• _Exercise_:
Retype the following listing verbatim, beginning at the line that contains "(Monday): start time?" and stopping after the line that contains "12:30 AM to 2:30 AM, 2 hours".

— START Record extracts —

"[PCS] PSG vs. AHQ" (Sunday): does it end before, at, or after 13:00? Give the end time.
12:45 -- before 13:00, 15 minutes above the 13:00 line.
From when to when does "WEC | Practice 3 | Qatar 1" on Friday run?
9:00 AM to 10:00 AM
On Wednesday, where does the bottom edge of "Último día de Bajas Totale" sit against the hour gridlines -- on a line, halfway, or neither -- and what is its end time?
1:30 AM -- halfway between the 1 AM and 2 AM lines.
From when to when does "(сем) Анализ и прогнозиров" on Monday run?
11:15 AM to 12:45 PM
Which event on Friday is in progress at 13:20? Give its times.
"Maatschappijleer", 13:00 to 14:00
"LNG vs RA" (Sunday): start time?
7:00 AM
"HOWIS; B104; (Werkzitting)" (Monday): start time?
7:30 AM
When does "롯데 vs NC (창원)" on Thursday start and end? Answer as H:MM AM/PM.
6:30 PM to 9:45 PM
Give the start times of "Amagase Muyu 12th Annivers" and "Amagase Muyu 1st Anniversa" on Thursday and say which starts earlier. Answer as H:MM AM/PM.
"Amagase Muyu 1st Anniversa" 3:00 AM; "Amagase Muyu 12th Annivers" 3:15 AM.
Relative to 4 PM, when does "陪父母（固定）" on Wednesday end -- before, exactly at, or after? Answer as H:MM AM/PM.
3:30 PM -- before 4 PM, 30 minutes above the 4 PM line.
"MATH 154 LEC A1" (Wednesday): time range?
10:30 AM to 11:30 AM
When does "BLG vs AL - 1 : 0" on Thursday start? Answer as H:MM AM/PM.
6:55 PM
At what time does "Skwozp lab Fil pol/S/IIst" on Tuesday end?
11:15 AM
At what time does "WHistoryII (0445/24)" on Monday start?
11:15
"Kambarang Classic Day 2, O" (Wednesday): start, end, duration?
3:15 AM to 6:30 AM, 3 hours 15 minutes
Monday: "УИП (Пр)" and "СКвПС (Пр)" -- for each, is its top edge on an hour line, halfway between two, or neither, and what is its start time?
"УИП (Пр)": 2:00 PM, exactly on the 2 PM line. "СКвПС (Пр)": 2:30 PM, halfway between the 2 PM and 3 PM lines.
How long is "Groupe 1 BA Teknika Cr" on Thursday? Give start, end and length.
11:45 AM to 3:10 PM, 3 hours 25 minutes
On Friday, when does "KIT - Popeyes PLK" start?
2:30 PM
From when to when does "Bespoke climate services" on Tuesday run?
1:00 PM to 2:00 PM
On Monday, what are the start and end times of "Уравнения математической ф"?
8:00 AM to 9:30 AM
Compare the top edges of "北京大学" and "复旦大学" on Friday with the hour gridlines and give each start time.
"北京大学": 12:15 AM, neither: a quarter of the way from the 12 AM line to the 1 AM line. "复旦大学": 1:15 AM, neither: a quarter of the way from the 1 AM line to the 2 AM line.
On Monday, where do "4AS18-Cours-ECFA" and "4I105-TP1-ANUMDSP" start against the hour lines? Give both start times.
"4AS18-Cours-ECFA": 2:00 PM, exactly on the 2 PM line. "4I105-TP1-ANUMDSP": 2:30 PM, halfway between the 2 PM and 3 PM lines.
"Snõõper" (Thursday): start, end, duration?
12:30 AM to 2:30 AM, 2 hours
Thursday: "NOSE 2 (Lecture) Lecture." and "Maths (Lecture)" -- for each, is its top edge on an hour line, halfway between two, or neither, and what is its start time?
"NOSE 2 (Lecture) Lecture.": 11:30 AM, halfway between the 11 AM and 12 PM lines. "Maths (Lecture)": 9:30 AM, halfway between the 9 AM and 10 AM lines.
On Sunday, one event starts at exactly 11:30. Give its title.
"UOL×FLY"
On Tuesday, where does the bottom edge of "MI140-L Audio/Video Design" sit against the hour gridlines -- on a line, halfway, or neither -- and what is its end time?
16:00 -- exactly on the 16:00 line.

— END Record extracts —

• _Written reply_:
"HOWIS; B104; (Werkzitting)" (Monday): start time?
7:30 AM
When does "롯데 vs NC (창원)" on Thursday start and end? Answer as H:MM AM/PM.
6:30 PM to 9:45 PM
Give the start times of "Amagase Muyu 12th Annivers" and "Amagase Muyu 1st Anniversa" on Thursday and say which starts earlier. Answer as H:MM AM/PM.
"Amagase Muyu 1st Anniversa" 3:00 AM; "Amagase Muyu 12th Annivers" 3:15 AM.
Relative to 4 PM, when does "陪父母（固定）" on Wednesday end -- before, exactly at, or after? Answer as H:MM AM/PM.
3:30 PM -- before 4 PM, 30 minutes above the 4 PM line.
"MATH 154 LEC A1" (Wednesday): time range?
10:30 AM to 11:30 AM
When does "BLG vs AL - 1 : 0" on Thursday start? Answer as H:MM AM/PM.
6:55 PM
At what time does "Skwozp lab Fil pol/S/IIst" on Tuesday end?
11:15 AM
At what time does "WHistoryII (0445/24)" on Monday start?
11:15
"Kambarang Classic Day 2, O" (Wednesday): start, end, duration?
3:15 AM to 6:30 AM, 3 hours 15 minutes
Monday: "УИП (Пр)" and "СКвПС (Пр)" -- for each, is its top edge on an hour line, halfway between two, or neither, and what is its start time?
"УИП (Пр)": 2:00 PM, exactly on the 2 PM line. "СКвПС (Пр)": 2:30 PM, halfway between the 2 PM and 3 PM lines.
How long is "Groupe 1 BA Teknika Cr" on Thursday? Give start, end and length.
11:45 AM to 3:10 PM, 3 hours 25 minutes
On Friday, when does "KIT - Popeyes PLK" start?
2:30 PM
From when to when does "Bespoke climate services" on Tuesday run?
1:00 PM to 2:00 PM
On Monday, what are the start and end times of "Уравнения математической ф"?
8:00 AM to 9:30 AM
Compare the top edges of "北京大学" and "复旦大学" on Friday with the hour gridlines and give each start time.
"北京大学": 12:15 AM, neither: a quarter of the way from the 12 AM line to the 1 AM line. "复旦大学": 1:15 AM, neither: a quarter of the way from the 1 AM line to the 2 AM line.
On Monday, where do "4AS18-Cours-ECFA" and "4I105-TP1-ANUMDSP" start against the hour lines? Give both start times.
"4AS18-Cours-ECFA": 2:00 PM, exactly on the 2 PM line. "4I105-TP1-ANUMDSP": 2:30 PM, halfway between the 2 PM and 3 PM lines.
"Snõõper" (Thursday): start, end, duration?
12:30 AM to 2:30 AM, 2 hours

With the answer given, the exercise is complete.